Thursday, August 20, 2009

Empty Nest

So here I sit. I've just hugged my daughter goodbye as she is heading off on her very first beach vacation with just her friends...no adults. Pardon me, my daughter very quickly reminded me that SHE is and adult and so are all of her friends that are going since each one of them is at least 18 years old. I said, "you know what I mean!" and she snapped back, "Momma, I'm a big girl, I can do it myself!". Man, does that bring back memories! She has always been so independent. I remember when she was only 2 years old and pulling all of her clothes out of her dresser drawers trying to decide what she wanted to wear. Then I'd try to help her dress...she was only 2 you know!...but she would get very upset with me and say, "Momma, I'm a big girl, I can do it myself!" Only in not so clear words. It was actually more like: 'Momma, I a bid dirl, I tan do it myseff!' But, you get my point anyway, right? Wow, how time flies! Part of me is so very proud, but the other part of me just wants to sit down and boohoo for days! She still lives at home, so its not like 'empty nest syndrome' yet, but then again it still is. I think 'empty nest syndrome' is not just the empty house, or emptiness you feel when one of your children grows up and leaves. I believe "empty nest" can occur when our children are still at home...it's really the letting go, the pulling away that our children do when they get to a certain point in their young adult life. That 'pulling away', no longer so needing of their parents is what causes the empty nest feeling in our hearts. We've spent so many years with our whole world revolving around our children...running, going, and doing for them...but now they no longer need us. They are quite capable on their own. And that's what we want when we are raising and teaching them...we want them to grow up to be independent, self-reliant, respectful and respectable adults, and we're proud of them for it. However, it doesn't make the letting go, or the feeling of uselessness we get when they no longer need us go away any easier or faster. It's just the start of the next phase of each of our lives. I suppose it will get easier in time, just as all change does, but I'm thinking a hobby or something would do me really good right now. If I don't find things to do for and by myself, I'll try to put all of my attention to my 15 year old son...and that would positively smother him! Guess I better figure out something else to keep me occupied. I'll keep you posted!

Monday, August 17, 2009

A New Season and Unfinished Business

As I help my daughter prepare to begin her first year of college, I can't help but to think back on my unfinished dreams.

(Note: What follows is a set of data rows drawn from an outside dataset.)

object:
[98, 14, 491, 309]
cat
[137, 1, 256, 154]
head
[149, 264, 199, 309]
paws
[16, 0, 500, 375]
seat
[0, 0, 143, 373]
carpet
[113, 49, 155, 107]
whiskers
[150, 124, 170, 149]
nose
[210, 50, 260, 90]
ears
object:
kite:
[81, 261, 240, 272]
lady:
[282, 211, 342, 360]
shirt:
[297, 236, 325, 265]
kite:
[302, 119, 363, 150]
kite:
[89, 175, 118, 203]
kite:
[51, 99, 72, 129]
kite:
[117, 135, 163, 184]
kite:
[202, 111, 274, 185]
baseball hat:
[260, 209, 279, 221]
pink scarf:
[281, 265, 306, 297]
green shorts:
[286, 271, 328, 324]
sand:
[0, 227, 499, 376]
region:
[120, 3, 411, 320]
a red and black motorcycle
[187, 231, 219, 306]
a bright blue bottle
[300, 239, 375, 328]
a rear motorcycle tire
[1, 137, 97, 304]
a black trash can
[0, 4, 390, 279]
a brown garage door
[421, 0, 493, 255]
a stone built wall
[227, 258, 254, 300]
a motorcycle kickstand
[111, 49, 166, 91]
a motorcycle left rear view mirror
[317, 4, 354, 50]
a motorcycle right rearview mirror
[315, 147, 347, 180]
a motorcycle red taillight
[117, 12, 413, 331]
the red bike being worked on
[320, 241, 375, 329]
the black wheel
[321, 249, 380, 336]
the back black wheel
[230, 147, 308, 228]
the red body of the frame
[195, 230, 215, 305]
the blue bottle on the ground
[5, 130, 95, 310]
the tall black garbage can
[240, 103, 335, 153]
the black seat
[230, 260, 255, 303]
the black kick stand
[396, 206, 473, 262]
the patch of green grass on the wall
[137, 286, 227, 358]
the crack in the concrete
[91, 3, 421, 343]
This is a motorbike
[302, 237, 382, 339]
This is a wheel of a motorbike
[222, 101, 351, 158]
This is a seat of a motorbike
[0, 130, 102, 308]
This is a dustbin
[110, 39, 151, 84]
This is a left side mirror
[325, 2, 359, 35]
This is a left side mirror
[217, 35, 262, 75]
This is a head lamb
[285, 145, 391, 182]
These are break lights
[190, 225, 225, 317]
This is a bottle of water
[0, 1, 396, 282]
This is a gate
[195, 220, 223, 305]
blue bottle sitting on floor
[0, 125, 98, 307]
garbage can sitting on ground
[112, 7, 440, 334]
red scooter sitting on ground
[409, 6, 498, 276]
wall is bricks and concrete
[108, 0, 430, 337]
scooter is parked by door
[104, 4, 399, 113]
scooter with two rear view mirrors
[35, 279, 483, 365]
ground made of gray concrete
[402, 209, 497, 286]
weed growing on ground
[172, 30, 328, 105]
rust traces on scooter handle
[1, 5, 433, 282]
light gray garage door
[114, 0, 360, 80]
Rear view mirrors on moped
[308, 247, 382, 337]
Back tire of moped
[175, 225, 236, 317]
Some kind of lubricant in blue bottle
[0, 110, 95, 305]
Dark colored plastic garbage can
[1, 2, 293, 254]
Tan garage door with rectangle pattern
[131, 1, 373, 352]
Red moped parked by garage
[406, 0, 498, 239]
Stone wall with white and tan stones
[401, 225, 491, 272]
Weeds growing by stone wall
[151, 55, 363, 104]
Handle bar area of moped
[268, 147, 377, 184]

Two things I've wanted to do my whole life (seriously, for as far back as I can remember!) is to complete a college education, and to write a book (preferably a best seller). To date I have completed neither. Why is it that some people get stuck in the thought that making themselves important enough to complete something they love or dream of is selfish? I always say, 'one day I WILL complete my college education', and 'one day I WILL write a book'. Most do believe I will complete my college and earn my bachelors degree, but those who are closest to me no longer believe I will write my book. However, I believe as I move into this new season of my life, with one child beginning college and one beginning high school, and the house still and quiet much of the time, I will allow the stories to unfold as I transcribe every word and thought. All that we are called to do does not need to be done before the age of 40! Nay, much of what we are led to do requires a certain amount of life experience. Lest we not forget that our age should not dictate our actions, but rather our actions dictate our age! Keep your dreams burning in the back of your mind. Don't let them go. When the timing is right, your spark will burn up to a full flame and you'll see it come to fruition.